Selon une étude préliminaire menée par des chercheurs de Weill Cornell Medicine et publiée le 1er septembre dans Nature Medicine, un antifongique courant — le fluconazole — pourrait atténuer les symptômes de la maladie de Crohn ou de la rectocolite hémorragique chez des patients présentant par ailleurs une candidose buccale. Sur 53 participants, ceux ayant reçu le traitement systémique ont vu leur charge intestinale en Candida diminuer, leur diversité bactérienne augmenter et leur production de butyrate se restaurer. Ces résultats, à confirmer par des essais contrôlés, ouvrent pour la première fois la dysbiose fongique comme cible thérapeutique dans les MICI.
Une cible fongique, pas seulement bactérienne
Le raisonnement repose sur une observation antérieure du même laboratoire: une partie des patients atteints de MICI héberge une prolifération intestinale de Candida albicans. Cette levure produit une toxine, la candidalysine, capable d'altérer les cellules épithéliales intestinales et de déclencher une réponse inflammatoire locale. En réduisant la charge fongique sur l'ensemble du tube digestif, le fluconazole semble lever un frein à la recolonisation bactérienne bénéfique. Pour les auteurs, il s'agit donc de restaurer un équilibre global du microbiote, et non plus de traiter les seules communautés bactériennes.

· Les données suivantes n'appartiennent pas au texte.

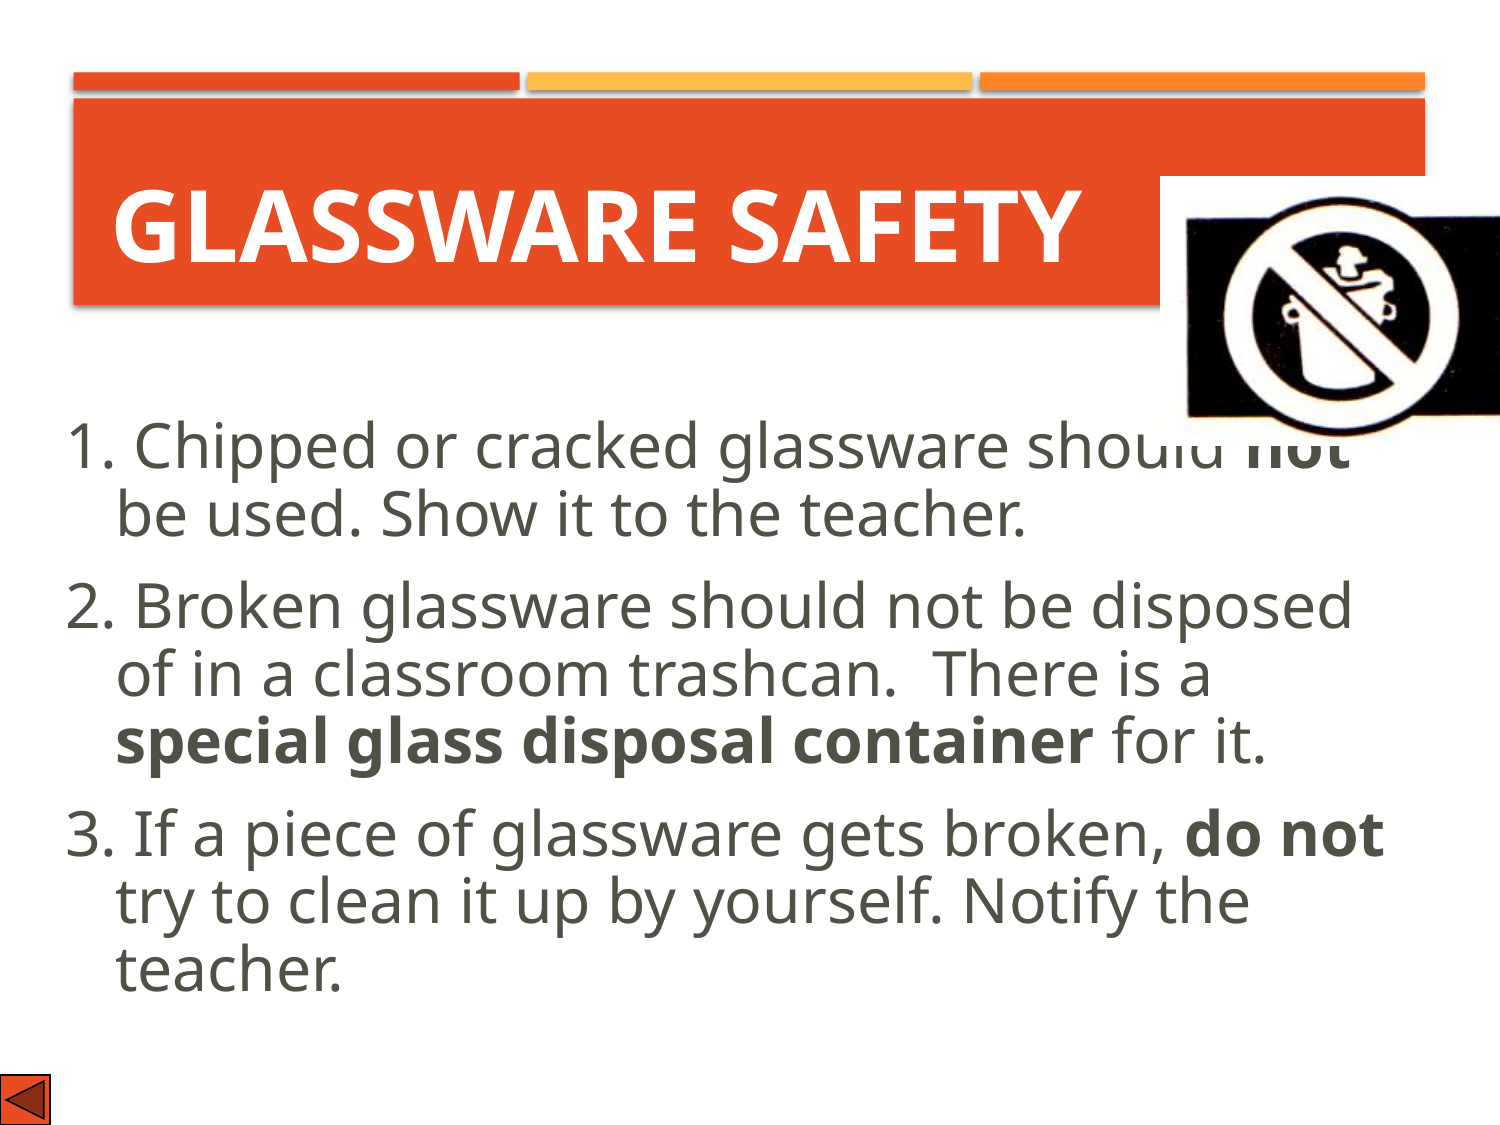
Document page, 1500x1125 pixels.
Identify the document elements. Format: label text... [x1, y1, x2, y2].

title Glassware Safety [95, 112, 1406, 291]
picture [1160, 175, 1500, 447]
list 1. Chipped or cracked glassware should not be used. Show it to the teacher. 2. Broken glassware should not be disposed of in a classroom trashcan. There is a special glass disposal container for it. 3. If a piece of glassware gets broken, do not try to clean it up by yourself. Notify the teacher. [50, 353, 1438, 1066]
text_box [0, 1074, 51, 1125]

Deux semaines de traitement, des effets mesurables
L'essai a comparé deux antifongiques: un bain de bouche de nystatine, actif localement, et le fluconazole, qui circule dans tout l'organisme. Seuls les patients sous fluconazole ont présenté une amélioration clinique, associée à plusieurs marqueurs physiologiques précis:
- une hausse de la diversité bactérienne intestinale;
- une restauration de la production de butyrate, acide gras à effet anti-inflammatoire connu;
- une réduction de l'activité clinique de la maladie, mesurée par les scores standards.

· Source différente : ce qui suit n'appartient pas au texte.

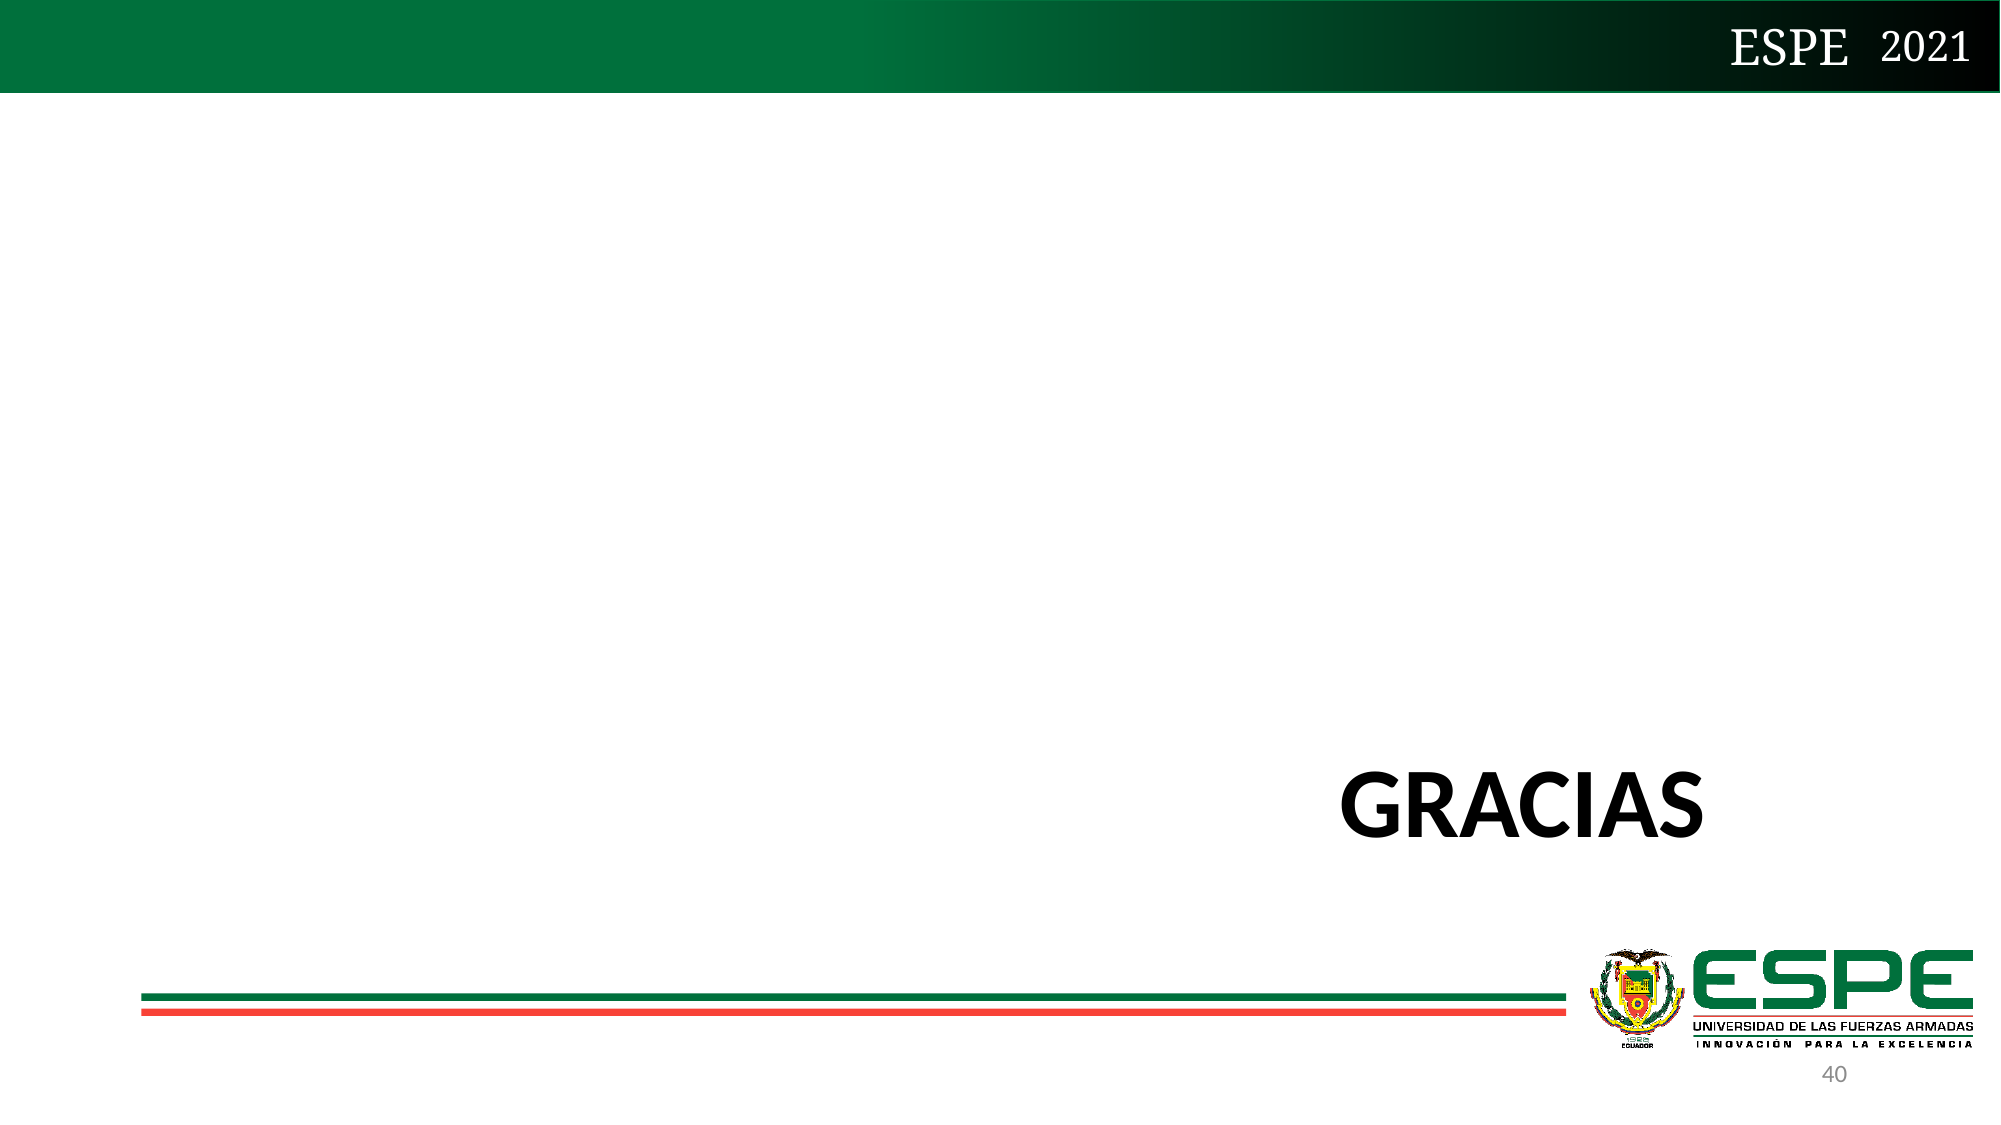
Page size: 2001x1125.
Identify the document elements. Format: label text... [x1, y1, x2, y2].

text_box ESPE [1714, 8, 1904, 84]
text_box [141, 993, 1567, 1016]
text_box GRACIAS [1324, 610, 1779, 865]
text_box [0, 0, 2000, 93]
text_box 2021 [1864, 11, 1998, 77]
slide_number 40 [1412, 1042, 1863, 1103]
picture [1590, 949, 1973, 1049]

La nystatine, limitée à la sphère buccale, n'a pas reproduit ces effets. C'est donc bien l'action systémique sur le tube digestif qui paraît déterminante, et non le simple traitement de la candidose orale.
Ce qu'il convient de retenir en pratique
Aucun protocole validé ne permet aujourd'hui de reproduire ces résultats en automédication. Plusieurs points méritent néanmoins l'attention:
- ne pas confondre candidose buccale récurrente et candidose intestinale: la première peut signaler un déséquilibre plus profond du microbiote;
- éviter les antifongiques en vente libre sans bilan préalable, leur usage répété risquant d'altérer la flore résiduelle;
- surveiller, en cas de MICI, les signes d'une surcroissance fongique: mycoses à répétition, ballonnements persistants, fatigue postprandiale;
- discuter avec son praticien de l'intérêt d'un bilan du mycobiote, encore peu diffusé mais pertinent dans les formes réfractaires aux traitements classiques.
L'étude, fruit de plus de dix ans de travaux sur l'interaction entre champignons intestinaux et système immunitaire, pose les bases de futures thérapies de précision guidées par le mycobiote. Les chercheurs eux-mêmes rappellent que ces données préliminaires devront être validées par des essais de plus grande ampleur avant toute intégration aux protocoles de soin.